→ TEXTAUSSCHNITT
Der FC Bayern ist heiß auf Xavi Simons, will den PSG-Profi noch diesen Sommer an die Isar lotsen. Dafür wird der deutsche Rekordmeister allerdings ein ordentliches Sümmchen auf den Tisch legen müssen.
Wie die spanische Zeitung „Sport“ schreibt, sollen die Pariser eine Schmerzensgrenze von 70 Millionen Euro festgelegt haben – ein stolzer Betrag für einen 21-Jährigen.
Knapp 130 Millionen Ausgaben
Hinzu kommt, dass der FC Bayern nicht der einzige Interessent ist, auch Manchester United soll es auf die Dienste des Niederländers abgesehen haben. Mit den Transfers von Michael Olise, Joao Palhinha und Hiroki Ito haben die Münchner bereits 127,5 Millionen Euro ausgegeben, irgendwann werden auch die finanziellen Möglichkeiten des deutschen Rekordmeisters ausgeschöpft sein.

→ AUFGABENSTELLUNG
Schreibe den Bericht über das Interesse des FC Bayern an Xavi Simons weiter und knüpfe direkt an seinen letzten Satz an.

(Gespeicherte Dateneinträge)

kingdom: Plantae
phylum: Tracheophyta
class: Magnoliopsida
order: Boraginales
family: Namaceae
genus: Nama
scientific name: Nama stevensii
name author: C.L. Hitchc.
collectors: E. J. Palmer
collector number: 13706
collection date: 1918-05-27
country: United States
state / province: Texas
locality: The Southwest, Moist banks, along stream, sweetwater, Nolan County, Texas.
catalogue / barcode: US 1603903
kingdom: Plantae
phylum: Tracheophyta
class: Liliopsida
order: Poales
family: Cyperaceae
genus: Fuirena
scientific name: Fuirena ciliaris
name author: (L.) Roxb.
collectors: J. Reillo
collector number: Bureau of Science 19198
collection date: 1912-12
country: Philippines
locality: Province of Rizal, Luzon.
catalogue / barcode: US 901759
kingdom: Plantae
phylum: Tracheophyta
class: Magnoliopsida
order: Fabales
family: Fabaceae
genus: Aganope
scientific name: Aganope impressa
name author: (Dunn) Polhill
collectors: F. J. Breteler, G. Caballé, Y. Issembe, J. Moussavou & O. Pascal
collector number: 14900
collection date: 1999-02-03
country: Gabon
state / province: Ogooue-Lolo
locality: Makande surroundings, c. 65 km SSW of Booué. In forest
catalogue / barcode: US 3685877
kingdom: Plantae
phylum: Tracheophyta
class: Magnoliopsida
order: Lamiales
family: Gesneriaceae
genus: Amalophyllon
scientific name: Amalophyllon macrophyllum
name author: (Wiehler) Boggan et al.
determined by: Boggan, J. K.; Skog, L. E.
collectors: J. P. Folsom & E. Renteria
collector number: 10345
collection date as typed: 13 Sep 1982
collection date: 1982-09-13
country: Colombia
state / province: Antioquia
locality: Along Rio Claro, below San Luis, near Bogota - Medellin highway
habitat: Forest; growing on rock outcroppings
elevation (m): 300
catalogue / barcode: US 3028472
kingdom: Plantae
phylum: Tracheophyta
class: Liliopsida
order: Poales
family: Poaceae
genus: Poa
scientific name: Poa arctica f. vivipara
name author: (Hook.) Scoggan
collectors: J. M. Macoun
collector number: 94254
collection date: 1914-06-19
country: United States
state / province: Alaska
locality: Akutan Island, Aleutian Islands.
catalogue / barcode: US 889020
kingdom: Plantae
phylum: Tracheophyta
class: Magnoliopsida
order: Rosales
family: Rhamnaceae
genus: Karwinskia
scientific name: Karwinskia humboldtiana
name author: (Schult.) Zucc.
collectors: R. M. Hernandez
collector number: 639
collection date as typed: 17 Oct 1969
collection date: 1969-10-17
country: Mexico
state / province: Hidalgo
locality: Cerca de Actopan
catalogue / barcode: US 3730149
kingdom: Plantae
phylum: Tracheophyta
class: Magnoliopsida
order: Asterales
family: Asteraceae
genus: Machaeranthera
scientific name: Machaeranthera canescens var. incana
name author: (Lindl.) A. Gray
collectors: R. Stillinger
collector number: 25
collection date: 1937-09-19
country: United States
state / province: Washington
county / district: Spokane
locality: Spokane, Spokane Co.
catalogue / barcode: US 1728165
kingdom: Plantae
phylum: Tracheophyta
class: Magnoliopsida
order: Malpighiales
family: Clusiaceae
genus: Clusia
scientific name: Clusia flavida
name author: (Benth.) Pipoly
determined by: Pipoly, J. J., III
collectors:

→ ERGEBNIS
Nichtsdestotrotz wollen die Bayern am Transferplan festhalten. Schließlich zählt Simons zu den größten Hoffnungsträgern der kommenden Jahre, brachte es bei der EM auf ein Tor und drei Assists. Dass der Offensivprofi kicken kann, kann auch RB Leipzig bestätigen, wo er es in der abgelaufenen Saison auf 3468 Spielminuten brachte.